Recently, however, the Supreme Court in Pillars (Nigeria) Ltd v. Desbordes27 ended one frequent abuse of the legislation by lessees. The Supreme Court held that even where notice of termination is short of what the law calls for, the service of process in the action to eject the lessee will in itself be notice adequate for eviction purposes running from the date of service.

There is little regulatory control over most of the terms of a lease agreement. However, some states like Lagos have made statutory provisions to govern specific matters such as the payment of rent. By virtue of Section 4 of the Lagos State Tenancy Law 2011, it is unlawful for a landlord or its agent to demand or receive from a new tenant rent in excess of one year for a yearly tenant or in excess of six months for a monthly tenant in respect of any premises. It is likewise unlawful for a new tenant to offer or pay rent in excess of one year or six months (as the case may be).
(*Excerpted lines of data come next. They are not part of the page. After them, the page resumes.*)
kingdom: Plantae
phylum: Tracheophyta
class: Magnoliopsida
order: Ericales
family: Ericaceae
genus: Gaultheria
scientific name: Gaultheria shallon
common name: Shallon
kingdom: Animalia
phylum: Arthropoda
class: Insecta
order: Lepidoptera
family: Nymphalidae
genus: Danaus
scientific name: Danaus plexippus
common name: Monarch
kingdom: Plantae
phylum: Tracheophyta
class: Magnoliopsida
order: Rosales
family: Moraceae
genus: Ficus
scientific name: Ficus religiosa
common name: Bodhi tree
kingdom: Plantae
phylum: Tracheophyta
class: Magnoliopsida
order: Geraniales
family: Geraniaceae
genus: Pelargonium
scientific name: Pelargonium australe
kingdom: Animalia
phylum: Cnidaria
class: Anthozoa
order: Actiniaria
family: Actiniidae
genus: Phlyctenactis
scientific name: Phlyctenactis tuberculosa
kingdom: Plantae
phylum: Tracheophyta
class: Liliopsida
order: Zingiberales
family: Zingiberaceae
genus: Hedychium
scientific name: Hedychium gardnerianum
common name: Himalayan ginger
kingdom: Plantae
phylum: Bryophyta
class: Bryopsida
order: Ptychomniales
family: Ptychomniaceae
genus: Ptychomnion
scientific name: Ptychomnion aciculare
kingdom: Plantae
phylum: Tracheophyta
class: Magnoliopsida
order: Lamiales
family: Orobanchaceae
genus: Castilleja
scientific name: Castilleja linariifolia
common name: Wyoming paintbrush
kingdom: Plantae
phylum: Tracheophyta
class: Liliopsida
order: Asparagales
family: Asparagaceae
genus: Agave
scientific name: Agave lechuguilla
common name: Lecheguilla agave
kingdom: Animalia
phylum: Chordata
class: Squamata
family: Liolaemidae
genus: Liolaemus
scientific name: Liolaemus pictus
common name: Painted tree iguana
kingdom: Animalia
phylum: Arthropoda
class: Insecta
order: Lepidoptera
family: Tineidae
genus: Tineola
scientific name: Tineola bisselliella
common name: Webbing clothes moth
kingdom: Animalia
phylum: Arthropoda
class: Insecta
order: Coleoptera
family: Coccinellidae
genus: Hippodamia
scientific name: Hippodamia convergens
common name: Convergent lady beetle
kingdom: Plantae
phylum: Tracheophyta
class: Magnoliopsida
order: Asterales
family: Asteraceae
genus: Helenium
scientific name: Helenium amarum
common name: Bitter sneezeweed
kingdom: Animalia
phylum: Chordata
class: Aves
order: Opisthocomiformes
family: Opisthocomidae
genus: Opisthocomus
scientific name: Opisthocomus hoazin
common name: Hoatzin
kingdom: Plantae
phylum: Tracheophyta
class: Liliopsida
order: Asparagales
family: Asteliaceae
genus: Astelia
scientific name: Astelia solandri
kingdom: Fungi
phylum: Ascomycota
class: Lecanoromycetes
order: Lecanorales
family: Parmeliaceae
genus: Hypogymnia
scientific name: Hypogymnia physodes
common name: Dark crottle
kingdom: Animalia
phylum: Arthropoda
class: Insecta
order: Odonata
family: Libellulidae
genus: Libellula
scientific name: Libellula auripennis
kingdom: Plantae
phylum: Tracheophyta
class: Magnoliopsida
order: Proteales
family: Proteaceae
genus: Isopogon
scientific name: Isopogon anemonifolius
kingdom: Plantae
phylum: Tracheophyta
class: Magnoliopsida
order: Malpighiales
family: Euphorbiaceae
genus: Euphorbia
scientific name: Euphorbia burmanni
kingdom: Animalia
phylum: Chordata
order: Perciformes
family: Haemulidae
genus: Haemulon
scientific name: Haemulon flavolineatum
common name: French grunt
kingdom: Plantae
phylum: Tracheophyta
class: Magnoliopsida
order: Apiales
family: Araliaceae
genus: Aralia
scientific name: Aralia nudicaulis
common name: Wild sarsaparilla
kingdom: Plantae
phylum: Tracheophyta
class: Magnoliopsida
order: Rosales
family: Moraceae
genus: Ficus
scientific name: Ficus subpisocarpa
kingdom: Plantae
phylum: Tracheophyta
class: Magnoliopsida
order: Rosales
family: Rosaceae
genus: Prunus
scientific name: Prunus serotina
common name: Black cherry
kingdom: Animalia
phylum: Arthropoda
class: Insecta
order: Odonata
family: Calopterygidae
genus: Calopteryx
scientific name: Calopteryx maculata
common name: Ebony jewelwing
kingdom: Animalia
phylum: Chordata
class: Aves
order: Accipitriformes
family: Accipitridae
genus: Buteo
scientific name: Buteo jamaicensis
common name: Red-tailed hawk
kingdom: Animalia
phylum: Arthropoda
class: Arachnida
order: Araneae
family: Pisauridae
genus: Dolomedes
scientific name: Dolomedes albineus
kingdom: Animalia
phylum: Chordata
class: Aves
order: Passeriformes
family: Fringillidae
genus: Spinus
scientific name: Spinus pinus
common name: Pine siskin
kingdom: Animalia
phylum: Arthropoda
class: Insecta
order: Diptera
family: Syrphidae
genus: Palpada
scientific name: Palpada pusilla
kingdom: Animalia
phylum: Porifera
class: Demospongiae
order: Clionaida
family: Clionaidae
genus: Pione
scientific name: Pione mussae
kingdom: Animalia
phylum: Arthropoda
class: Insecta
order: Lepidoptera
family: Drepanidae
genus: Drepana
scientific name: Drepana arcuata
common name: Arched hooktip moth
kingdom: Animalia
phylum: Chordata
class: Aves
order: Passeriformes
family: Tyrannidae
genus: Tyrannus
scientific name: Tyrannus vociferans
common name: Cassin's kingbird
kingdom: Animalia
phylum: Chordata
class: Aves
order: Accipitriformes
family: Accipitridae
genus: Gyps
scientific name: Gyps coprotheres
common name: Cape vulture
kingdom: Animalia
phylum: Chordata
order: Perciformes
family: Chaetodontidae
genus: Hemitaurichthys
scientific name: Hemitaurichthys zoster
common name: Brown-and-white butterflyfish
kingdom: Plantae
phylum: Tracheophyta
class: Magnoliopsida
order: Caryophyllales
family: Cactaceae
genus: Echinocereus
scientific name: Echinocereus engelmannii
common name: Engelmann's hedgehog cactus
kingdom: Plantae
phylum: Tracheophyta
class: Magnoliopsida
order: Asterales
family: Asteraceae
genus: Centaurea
The penalty for both the landlord and tenant involved in such an arrangement is a fine of 100,000 naira (approximately US$100) or three months imprisonment. The statute applies to both residential and business premises in all of Lagos State except a few upmarket areas.

In practice, however, some landlords still request and tenants still pay rent in excess of one year or six months as there is a high demand for leased premises and very limited monitoring by the authorities.